Data shown ::
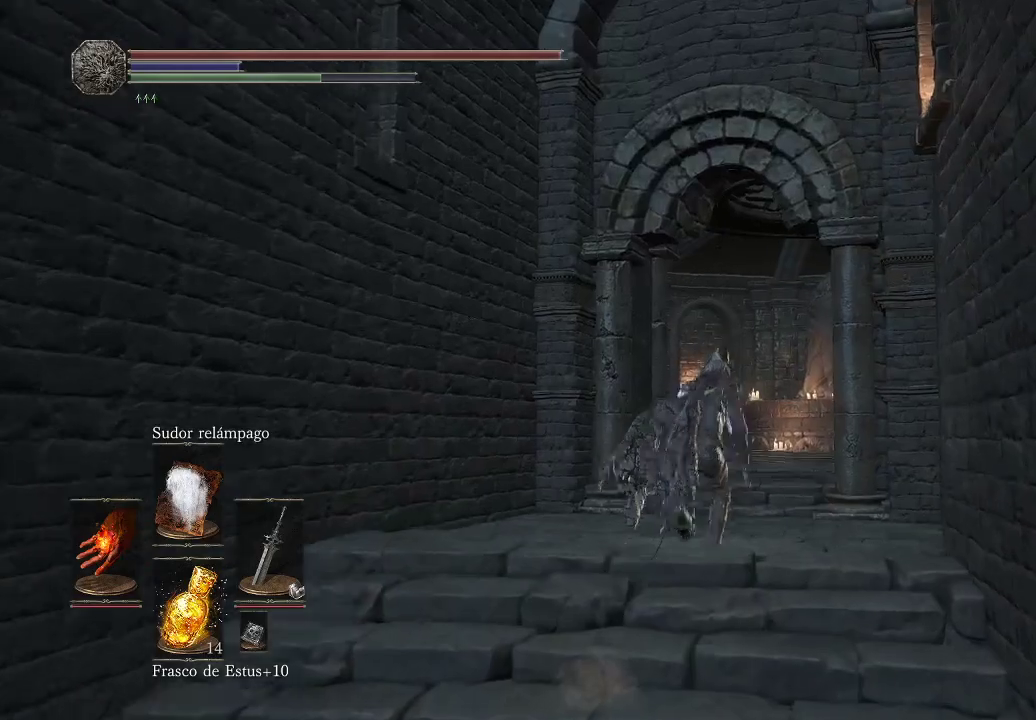
{"buttons": [], "left_stick": "up", "right_stick": "center", "events": [[200, "B", "up"]]}
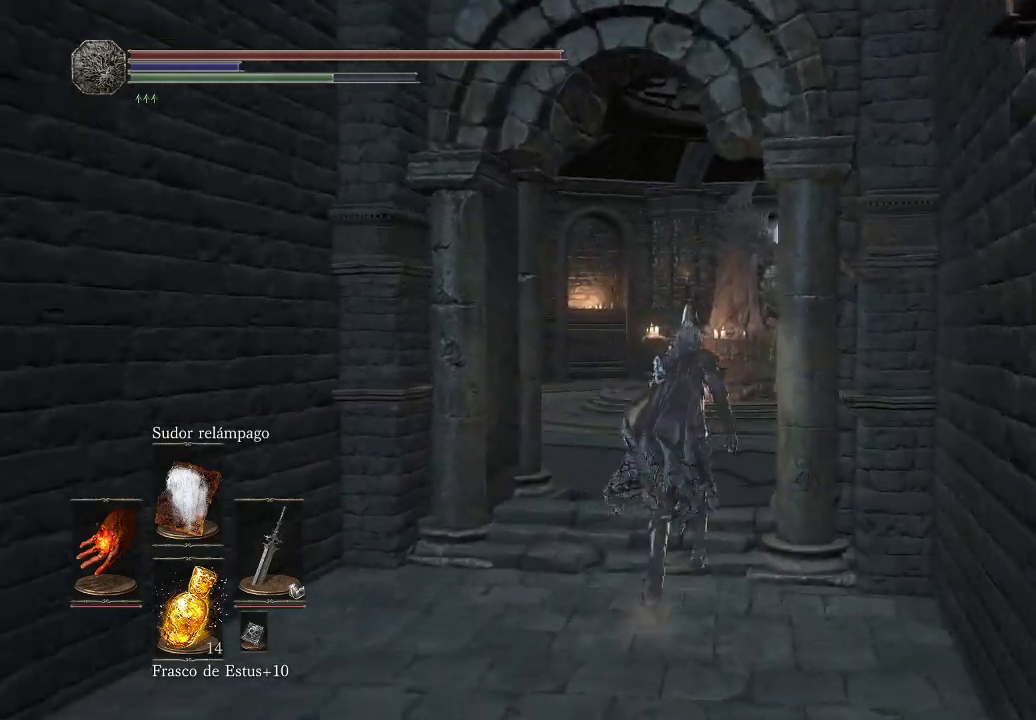
{"buttons": [], "left_stick": "up-left", "right_stick": "center", "events": [[50, "right_stick", "right"], [300, "left_stick", "up-left"], [467, "right_stick", "center"]]}
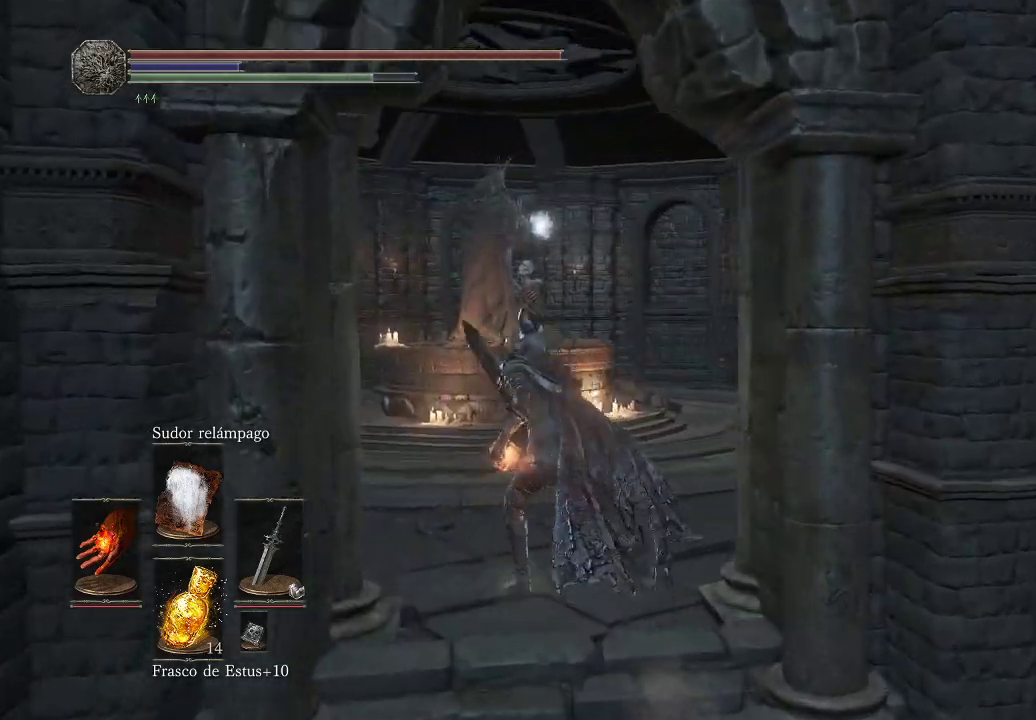
{"buttons": [], "left_stick": "up", "right_stick": "right", "events": [[100, "left_stick", "up"], [333, "right_stick", "right"]]}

Problem details :: Give back an exact copy of the material above, omitting the pictures.

Written answer ::
{"buttons": [], "left_stick": "up", "right_stick": "center", "events": [[200, "B", "up"]]}
{"buttons": [], "left_stick": "up-left", "right_stick": "center", "events": [[50, "right_stick", "right"], [300, "left_stick", "up-left"], [467, "right_stick", "center"]]}
{"buttons": [], "left_stick": "up", "right_stick": "right", "events": [[100, "left_stick", "up"], [333, "right_stick", "right"]]}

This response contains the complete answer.